Während Zina den Eintritt berappen musste, folgte Karla Kim und alle in der Schlange machten ihnen Platz. Als Karla daran dachte, was Zina über die Squatter und Squatterinnen erzählt hatte, nachdem sie sie wegen der Begleichung der Strafe für die Ausschreitungen um Hilfe gebeten hatte, fühlte sie sich kein bisschen schuldig, dass sie nicht auf Zina gewartet hatte.

„Sind das Xiu Xiu?“, kommentierte Karla die Musik, die über das Blubbern der Bohnen hinweg zu ihr drang. Kim warf ihr einen geringschätzigen Blick zu und verließ die Küche. Karla schaute einen Moment abschätzig auf die Töpfe und folgte dann langsam.
„Darf ich?“ Karla öffnete die Tür zu einem Raum, der das Schlaf-, Arbeits- und Wohnzimmer, wie auch das Atelier war. Kim war gerade damit beschäftigt, die verschiedenen Fenster auf dem Bildschirm des Computers zu schließen. Die Musik verstummte.
„Wie schade“, meinte Karla.
„Ich hätte nicht gedacht, dass du auf Xiu Xiu stehst. Naja, irgendwie klar, du hast sie noch erlebt. Mein Gott, was labere ich da – „
„Ist in Ordnung, ich bin der gleiche Jahrgang wie Angela Seo.“
„Bloß, dass niemand weiß, wann die überhaupt geboren wurde.“
Eine peinliche Pause entstand.

Karla sah sich im Zimmer um: da war ein Siebdruckplakat, ein Original, eine Tattoo-Maschine und ein Stapel Entwürfe, Collagen, eine Nähmaschine und zugeschnittene Muster, ein Strickponcho, fürchterlich bunte, gehäkelte Handtaschen, ein großer Desktop-PC, ein Haufen Kassetten, ein Synthesizer und eine Gitarre mit so einem Hippiegurt um den Hals.
„Cooles Muster“, sie wedelte mit der Hand Richtung Instrument. Kim bemühte sich, den PC auszumachen. „Entschuldige, ich hätte nicht zu dir kommen sollen – so ohne Einladung“, Karlas Stimme war sanft und rund um ihre Augen hatten sich kleine freundliche Fältchen gebildet.
„Meine Güte, du musst entschuldigen, mein ageistisches Gequatsche“, Kim warf die Arme hoch, und ging dann wieder zurück in die Küche. Karla folgte Kim, beeilte sich aber nicht. Sie betrachtete die Sorgfalt in jedem Strich, den sie auf Papier entdeckte, den Wust von Büchern mit unterstrichenen Zeilen, Heften, vollgeschriebenen Seiten, das Chaos an Elementen, die zusammen ein einzigartiges Universum bildeten, das sich weit über die Grenzen der grässlichen Polstertür hinaus erstreckte.

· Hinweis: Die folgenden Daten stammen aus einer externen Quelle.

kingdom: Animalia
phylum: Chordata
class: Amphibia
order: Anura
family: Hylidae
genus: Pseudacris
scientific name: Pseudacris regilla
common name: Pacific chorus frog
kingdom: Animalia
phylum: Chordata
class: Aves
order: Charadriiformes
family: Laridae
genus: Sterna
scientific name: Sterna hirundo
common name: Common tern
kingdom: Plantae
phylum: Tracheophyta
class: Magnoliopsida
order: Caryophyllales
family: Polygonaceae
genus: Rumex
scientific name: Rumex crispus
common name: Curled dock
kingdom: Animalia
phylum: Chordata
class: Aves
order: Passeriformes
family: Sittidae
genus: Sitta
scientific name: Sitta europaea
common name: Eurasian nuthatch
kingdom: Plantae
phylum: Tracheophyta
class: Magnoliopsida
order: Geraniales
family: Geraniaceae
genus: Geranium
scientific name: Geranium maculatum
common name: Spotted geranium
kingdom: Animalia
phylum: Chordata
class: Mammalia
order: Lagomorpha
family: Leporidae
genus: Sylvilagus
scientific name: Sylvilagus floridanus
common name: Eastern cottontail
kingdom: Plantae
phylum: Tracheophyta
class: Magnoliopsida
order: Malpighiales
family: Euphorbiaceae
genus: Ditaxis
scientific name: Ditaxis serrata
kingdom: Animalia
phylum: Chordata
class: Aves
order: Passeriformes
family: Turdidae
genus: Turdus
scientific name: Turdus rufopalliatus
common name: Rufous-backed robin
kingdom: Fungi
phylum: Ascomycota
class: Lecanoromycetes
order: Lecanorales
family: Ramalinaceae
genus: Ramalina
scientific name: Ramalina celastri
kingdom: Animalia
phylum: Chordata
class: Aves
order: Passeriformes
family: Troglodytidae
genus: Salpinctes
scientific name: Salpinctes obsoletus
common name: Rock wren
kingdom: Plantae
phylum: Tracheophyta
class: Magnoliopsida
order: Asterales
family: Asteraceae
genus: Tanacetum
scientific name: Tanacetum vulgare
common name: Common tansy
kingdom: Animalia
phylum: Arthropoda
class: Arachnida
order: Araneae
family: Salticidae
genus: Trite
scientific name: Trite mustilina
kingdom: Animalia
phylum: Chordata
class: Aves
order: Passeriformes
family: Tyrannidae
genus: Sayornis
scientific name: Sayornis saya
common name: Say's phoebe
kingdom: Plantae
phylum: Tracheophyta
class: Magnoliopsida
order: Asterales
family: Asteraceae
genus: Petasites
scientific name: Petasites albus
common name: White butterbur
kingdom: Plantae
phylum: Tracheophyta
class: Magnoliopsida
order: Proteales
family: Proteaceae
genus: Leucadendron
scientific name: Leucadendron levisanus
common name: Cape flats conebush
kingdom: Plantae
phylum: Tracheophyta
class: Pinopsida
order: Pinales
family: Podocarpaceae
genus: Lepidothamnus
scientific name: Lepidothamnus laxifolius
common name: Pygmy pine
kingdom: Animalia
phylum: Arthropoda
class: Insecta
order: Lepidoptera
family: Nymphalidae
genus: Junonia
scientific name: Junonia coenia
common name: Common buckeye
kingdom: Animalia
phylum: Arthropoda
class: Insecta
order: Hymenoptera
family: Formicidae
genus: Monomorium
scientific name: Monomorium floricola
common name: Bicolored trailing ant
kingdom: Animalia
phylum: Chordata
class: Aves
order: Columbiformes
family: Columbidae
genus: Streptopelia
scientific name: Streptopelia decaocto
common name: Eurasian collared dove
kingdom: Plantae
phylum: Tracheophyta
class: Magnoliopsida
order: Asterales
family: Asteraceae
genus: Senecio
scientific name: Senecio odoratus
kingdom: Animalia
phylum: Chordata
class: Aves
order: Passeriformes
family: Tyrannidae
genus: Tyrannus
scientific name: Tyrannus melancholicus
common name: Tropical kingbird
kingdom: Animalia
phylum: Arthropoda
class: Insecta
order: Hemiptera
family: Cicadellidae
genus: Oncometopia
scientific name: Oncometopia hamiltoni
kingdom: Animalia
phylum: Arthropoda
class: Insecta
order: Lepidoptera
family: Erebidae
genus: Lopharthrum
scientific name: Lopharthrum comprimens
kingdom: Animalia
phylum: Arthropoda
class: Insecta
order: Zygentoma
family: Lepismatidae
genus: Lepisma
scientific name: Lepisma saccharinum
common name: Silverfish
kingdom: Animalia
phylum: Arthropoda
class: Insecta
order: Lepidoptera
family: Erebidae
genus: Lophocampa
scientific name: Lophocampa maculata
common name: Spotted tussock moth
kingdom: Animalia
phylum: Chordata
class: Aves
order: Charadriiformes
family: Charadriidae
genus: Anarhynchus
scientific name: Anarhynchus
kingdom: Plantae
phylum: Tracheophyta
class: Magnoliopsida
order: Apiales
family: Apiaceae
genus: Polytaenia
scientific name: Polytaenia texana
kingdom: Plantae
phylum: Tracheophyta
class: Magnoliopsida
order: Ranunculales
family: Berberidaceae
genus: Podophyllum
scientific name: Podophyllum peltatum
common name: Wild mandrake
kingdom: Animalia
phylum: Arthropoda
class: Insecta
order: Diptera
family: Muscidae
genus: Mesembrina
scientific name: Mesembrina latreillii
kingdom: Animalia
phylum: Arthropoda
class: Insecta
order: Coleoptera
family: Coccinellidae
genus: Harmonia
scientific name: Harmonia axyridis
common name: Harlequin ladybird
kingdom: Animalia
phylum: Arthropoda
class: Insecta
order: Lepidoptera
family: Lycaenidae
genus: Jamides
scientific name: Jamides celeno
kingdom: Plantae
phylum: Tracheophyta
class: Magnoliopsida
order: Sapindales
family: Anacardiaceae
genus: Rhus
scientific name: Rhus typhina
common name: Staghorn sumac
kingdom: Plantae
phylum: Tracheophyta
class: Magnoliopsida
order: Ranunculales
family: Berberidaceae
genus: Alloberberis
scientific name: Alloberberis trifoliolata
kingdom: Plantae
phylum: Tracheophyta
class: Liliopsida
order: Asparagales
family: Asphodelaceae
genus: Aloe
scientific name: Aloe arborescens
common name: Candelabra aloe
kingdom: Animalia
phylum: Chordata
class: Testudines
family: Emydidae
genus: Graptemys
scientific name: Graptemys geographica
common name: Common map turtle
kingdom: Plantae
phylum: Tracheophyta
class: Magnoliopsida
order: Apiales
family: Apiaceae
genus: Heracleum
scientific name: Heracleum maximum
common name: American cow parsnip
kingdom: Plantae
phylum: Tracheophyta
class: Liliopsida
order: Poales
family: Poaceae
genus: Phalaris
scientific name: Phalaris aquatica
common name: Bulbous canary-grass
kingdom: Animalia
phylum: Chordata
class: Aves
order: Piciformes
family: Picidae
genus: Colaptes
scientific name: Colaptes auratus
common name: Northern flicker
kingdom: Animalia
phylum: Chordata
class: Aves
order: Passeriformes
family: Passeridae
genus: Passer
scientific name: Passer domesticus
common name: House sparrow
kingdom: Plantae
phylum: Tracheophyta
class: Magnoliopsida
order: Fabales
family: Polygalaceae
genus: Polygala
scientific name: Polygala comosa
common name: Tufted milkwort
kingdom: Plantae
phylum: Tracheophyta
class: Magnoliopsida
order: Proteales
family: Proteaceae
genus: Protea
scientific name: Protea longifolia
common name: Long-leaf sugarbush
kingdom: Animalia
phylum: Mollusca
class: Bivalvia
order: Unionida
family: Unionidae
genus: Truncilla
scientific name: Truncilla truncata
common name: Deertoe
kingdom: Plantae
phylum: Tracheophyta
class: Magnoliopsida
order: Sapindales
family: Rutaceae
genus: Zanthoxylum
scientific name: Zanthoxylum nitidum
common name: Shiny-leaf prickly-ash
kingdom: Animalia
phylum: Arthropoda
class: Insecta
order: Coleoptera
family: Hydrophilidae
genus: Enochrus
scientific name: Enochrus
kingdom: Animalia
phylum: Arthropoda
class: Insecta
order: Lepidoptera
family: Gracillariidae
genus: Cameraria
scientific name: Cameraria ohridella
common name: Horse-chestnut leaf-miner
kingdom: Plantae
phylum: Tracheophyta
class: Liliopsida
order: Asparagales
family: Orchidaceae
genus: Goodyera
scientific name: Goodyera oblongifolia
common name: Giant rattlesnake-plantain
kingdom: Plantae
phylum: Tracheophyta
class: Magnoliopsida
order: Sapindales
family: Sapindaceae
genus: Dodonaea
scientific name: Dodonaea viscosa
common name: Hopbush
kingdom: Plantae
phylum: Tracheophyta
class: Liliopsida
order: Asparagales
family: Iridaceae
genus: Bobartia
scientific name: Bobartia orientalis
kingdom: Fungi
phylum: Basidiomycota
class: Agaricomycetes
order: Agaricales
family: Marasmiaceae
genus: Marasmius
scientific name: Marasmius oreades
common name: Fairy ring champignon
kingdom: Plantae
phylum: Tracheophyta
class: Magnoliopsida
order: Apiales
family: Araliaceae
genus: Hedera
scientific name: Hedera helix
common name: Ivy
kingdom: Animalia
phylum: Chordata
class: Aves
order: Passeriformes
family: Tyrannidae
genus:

„Das waren nicht Xiu Xiu“, ließ Karla in Richtung der blubbernden Bohnen verlauten.
„Nein. Aber ich bin immer noch nicht ganz fertig damit“, entgegnete Kim resolut.

„Mensch muss doch nicht unbedingt warten, bis etwas ganz fertig ist, um damit rauszukommen“, würde Zina sagen.
„Mensch muss mit überhaupt nichts rauskommen“, würde Kim sagen.